Frequent itemset mining. Support, downward closure, level-wise search.
Python is the programming language used in the course.
|Modes of study
Course meetings: ca. 6 h for exercise sessions and 6 h for quizzes/tutoring sessions
Self-study: ca. 42h, including watching the video lectures, working out the exercise problems and computing assignments
Students can pass the course either by:
1) attending the course meetings, participating actively, submitting exercise solutions regularly, and taking a short standard exam, or
2) studying autonomously and taking a longer general exam.
Additionaly, in both cases, the student is required to complete 2/3 computing assignments.
The course consists of video-lectures with supporting slides, to present the concepts and methods, quizzes, to help the student assimilate the concepts, exercises, to apply the methods step by step on toy examples, computing assignments, to implement the methods and apply them on example datasets, and exam.
Paper-and-pen exercises typically requires to run by hand on a small example the algorithms studied in the lecture. This allows students to properly understand the details of the procedure, paving the way for their implementation in the assignments. Also, worked-out examples can be used as test cases to check the correctness of the implementation.
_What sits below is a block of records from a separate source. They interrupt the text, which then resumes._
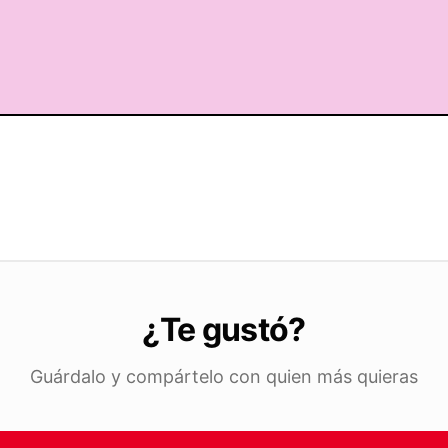
¿Te gustó?
Guárdalo y compártelo con quien más quieras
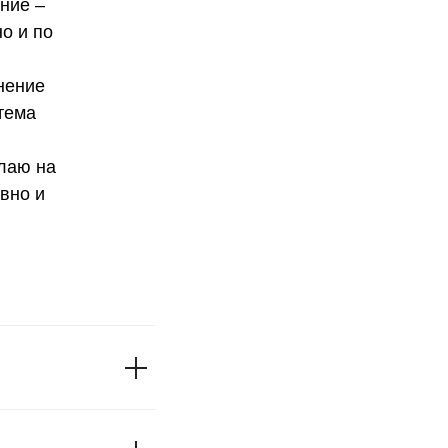
ние –
о и по
нение
тема
лаю на
вно и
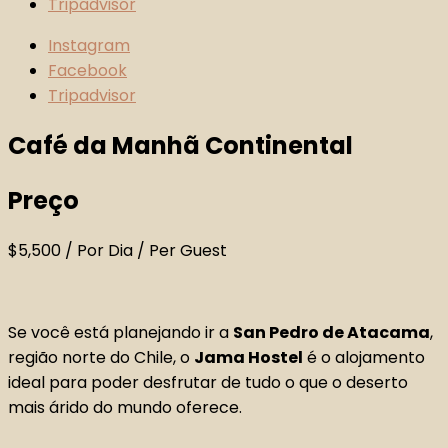
Tripadvisor
Instagram
Facebook
Tripadvisor
Café da Manhã Continental
Preço
$
5,500
/ Por Dia / Per Guest
Se você está planejando ir a
San Pedro de Atacama
,
região norte do Chile, o
Jama Hostel
é o alojamento
ideal para poder desfrutar de tudo o que o deserto
mais árido do mundo oferece.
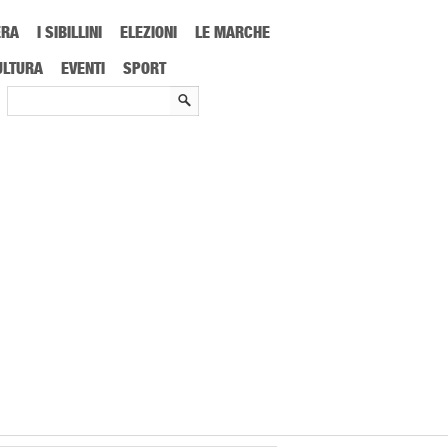
ERA
I SIBILLINI
ELEZIONI
LE MARCHE
ULTURA
EVENTI
SPORT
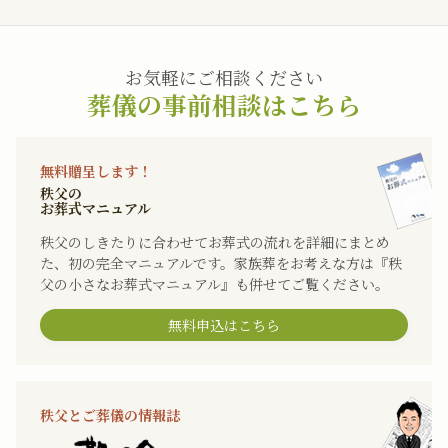
お気軽にご相談ください
葬儀の事前相談はこちら
無料贈呈します！
秩父の
お葬式マニュアル
秩父のしきたりに合わせてお葬式の流れを詳細にまとめ
た、初の完全マニュアルです。家族葬をお考えな方は『秩
父の小さなお葬式マニュアル』も併せてご覧ください。
無料申込はこちら
秩父とご葬儀の情報誌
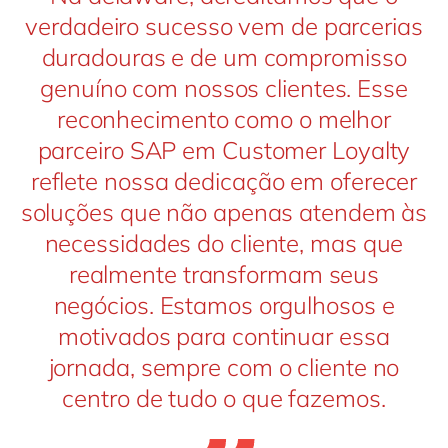
verdadeiro sucesso vem de parcerias
duradouras e de um compromisso
genuíno com nossos clientes. Esse
reconhecimento como o melhor
parceiro SAP em Customer Loyalty
reflete nossa dedicação em oferecer
soluções que não apenas atendem às
necessidades do cliente, mas que
realmente transformam seus
negócios. Estamos orgulhosos e
motivados para continuar essa
jornada, sempre com o cliente no
centro de tudo o que fazemos.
Study materials are available on Moodle.
Lectures are based primarily on the “Data Mining - The Textbook” by Charu C. Aggarwal, Chapters 4, 5.2, and 10
Must complete required amount of exercises and computing assignments to take the exam.
Must have exam points above threshold to pass.
Final grade is weighted average of exam, exercises and computing assignments points, with comparable weights assigned to these components. The most favorable subset of computing assignments is used.
Probabilistic Inference for Data Science (or equivalent knowledge). Design and Analysis of Algorithms (or equivalent knowledge).
Open to everyone. The aim of this course is to prepare students who did not take ”Introduction to Algorithmic Data Analysis (JAD)” for advanced Algorithmic Data Analysis courses and seminars (e.g. ADA).
Teaching in English